> **PAGE EXTRACT**

SC: Brian was more in charge of directing the actors. I was more of the technical guy. I was the guy who was tasked with making a scene look and perform a certain way. So, unfortunately, I can’t say a lot about how he directed the actors. But the one thing I can say is that all the actors were very seasoned. Shelly is very technical. She has this ability to turn it on and off on command. Then Diane – I was a big fan of hers, so it was really thrilling to work with her and I noticed from her performance that she is someone that ramps it up as she goes along. She operates on ambition and she has this desire to make everything she does great and wants to get everything just right. I loved that about her. So, really, all Brian had to do was give some adjustments here and there, maybe some suggestions to try it different ways, but for the most part, I think the actors were very much on board with their characters and were excited to do it and they gave us what we were looking for.
HF: What do you hope viewers are going to take away from this film? Any feelings or emotions that you hope to invoke in the audience?
SC: I hope that they think it’s a wild ride. I don’t know how many people are going to watch it more than once. But I think it’s the kind of movie that you can take more away from the more you watch and think about it. I know I have. I hope that people think that it was a wild ride whether they totally understand it or not and maybe decide it’s worth another watch. It’s not that long of a movie, so you can throw it on and show your friends and I hope they can have fun with it.
HF: What projects are you working on following Waking Nightmare?
SC: I’ve got a short film I’m working on called Milton the Strangest Man Alive. The film is an allegory for being oversaturated by Instagram and swiping culture, all while the world is falling apart around him in an Eraserhead kind of way. I’ve also got a screenplay about a small-town murder that I’m working on. But mostly I have been focusing on my commercial business, which has been great. I am very happy and have been very busy maintaining my video producer career and creating commercials for my clients. I also recently won an award for my work. You can go on over to StephenJosephCraig.com and check out my work.
Throughout our extensive conversation, Craig provided a window into the creative challenges behind bringing such an unpredictable character like Jordan to the screen. Through thoughtful directing choices and collaboration with a talented cast and crew, he found a way to walk the fine line of depicting the fragmentation of Jordan’s psyche while still crafting an engrossing thriller. The film’s surreal dream sequences and jolting tonal shifts promise to immerse audiences in the chaos of Jordan’s world in a way we rarely experience in film.
Though Craig is proud of the final product, it did not come easily. He spoke passionately about the care the team took in translating Jordan’s complexities to the screen. Their commitment and creative vision ultimately brought to life a protagonist that defies expectations. For audiences up for a genre-bending descent into the mind of an unstable yet fascinating character, Waking Nightmare offers a viewing experience unlike any other.
Craig may continue to push boundaries in thrillers to come, but for now, his sights are set on expanding his successful commercial production company. As mentioned in our interview, Craig has found great success creating commercials for clients and was recently honored for his outstanding work with a prestigious industry award.

Dataset entries:
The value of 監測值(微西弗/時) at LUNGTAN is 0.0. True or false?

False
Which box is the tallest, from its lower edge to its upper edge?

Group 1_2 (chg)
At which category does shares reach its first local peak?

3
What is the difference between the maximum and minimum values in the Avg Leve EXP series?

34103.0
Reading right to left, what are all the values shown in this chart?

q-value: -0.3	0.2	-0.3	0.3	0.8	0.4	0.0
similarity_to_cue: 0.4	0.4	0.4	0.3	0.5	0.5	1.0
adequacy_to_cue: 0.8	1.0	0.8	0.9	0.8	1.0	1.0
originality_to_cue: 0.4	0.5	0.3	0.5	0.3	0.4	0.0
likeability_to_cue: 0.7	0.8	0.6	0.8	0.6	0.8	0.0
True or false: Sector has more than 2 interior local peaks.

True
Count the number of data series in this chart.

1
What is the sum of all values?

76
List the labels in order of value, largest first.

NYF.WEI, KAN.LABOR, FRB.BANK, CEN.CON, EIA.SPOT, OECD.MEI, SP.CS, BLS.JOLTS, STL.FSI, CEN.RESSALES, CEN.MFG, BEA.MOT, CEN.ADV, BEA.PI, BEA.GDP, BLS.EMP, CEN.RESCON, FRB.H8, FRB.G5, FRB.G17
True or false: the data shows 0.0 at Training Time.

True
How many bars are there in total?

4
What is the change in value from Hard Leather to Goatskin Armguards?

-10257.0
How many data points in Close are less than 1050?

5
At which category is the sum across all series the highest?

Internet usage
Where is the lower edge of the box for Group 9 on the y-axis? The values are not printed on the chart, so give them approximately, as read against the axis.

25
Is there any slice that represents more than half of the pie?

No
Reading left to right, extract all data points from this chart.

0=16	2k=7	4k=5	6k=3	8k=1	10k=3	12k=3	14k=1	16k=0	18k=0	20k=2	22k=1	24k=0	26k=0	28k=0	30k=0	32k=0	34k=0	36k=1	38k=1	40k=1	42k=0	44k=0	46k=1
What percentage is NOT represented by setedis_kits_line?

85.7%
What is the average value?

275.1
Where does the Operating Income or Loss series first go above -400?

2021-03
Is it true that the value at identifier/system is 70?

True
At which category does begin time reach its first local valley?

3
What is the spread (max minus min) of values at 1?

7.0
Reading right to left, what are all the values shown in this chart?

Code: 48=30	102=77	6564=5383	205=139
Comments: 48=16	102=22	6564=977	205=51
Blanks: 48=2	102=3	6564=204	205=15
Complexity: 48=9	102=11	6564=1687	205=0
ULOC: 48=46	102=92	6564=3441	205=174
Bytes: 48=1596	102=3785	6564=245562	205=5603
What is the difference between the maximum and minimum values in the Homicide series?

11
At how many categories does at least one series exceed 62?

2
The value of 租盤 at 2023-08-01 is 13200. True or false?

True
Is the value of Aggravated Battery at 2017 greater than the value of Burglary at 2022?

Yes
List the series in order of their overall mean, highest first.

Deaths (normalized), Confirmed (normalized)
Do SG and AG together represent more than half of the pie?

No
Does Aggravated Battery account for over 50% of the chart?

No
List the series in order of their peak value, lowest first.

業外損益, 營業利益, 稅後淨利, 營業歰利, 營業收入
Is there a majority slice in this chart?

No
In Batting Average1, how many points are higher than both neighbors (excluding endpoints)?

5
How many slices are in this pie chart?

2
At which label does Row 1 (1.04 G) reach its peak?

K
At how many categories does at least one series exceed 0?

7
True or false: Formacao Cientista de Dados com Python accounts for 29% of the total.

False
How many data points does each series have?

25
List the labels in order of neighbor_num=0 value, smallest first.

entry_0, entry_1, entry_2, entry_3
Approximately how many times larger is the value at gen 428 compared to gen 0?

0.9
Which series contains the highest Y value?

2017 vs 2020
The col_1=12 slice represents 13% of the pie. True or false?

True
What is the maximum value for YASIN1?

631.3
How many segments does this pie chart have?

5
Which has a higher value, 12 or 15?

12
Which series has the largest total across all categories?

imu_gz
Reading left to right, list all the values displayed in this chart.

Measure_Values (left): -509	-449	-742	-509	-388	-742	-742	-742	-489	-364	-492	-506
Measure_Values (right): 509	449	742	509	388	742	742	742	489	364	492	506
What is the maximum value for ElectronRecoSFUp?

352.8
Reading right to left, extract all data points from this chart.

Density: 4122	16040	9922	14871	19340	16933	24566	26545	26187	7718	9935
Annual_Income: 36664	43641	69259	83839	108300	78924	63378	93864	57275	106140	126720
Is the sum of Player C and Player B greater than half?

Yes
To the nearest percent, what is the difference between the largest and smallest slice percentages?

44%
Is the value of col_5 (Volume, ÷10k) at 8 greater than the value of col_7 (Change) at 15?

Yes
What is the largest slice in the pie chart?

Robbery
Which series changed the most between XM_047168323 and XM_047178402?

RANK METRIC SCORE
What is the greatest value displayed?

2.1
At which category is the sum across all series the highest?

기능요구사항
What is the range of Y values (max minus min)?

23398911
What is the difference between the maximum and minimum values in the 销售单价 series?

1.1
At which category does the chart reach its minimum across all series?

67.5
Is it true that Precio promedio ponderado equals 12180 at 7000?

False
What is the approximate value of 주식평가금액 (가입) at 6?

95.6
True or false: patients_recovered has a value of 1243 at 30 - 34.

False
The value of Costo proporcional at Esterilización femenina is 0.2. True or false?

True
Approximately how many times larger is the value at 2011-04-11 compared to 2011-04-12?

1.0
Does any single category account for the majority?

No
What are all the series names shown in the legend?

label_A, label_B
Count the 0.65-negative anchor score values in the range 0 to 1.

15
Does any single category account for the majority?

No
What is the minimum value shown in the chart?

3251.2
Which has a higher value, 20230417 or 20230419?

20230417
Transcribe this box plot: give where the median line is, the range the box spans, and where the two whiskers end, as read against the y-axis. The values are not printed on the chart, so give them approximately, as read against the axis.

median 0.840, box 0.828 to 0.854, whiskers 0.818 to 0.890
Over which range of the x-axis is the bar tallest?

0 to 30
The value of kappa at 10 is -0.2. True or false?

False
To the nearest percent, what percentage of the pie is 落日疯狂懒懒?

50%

> **WORK REQUEST 1**
In the interview excerpt, what three projects does SC say he is working on after Waking Nightmare?
> **WORK REQUEST 2**
According to the interview excerpt, what website does SC point people to for a look at his work?
> **WORK REQUEST 3**
Reproduce the part of the interview excerpt between "HF: What projects" and "out my work.", inclusive.
You won't need the dataset entries for any of this work.

> **TASK ANSWER 1**
- A short film called Milton the Strangest Man Alive
- A screenplay about a small-town murder
- His commercial business, making commercials for clients

> **TASK ANSWER 2**
StephenJosephCraig.com

> **TASK ANSWER 3**
HF: What projects are you working on following Waking Nightmare?
SC: I’ve got a short film I’m working on called Milton the Strangest Man Alive. The film is an allegory for being oversaturated by Instagram and swiping culture, all while the world is falling apart around him in an Eraserhead kind of way. I’ve also got a screenplay about a small-town murder that I’m working on. But mostly I have been focusing on my commercial business, which has been great. I am very happy and have been very busy maintaining my video producer career and creating commercials for my clients. I also recently won an award for my work. You can go on over to StephenJosephCraig.com and check out my work.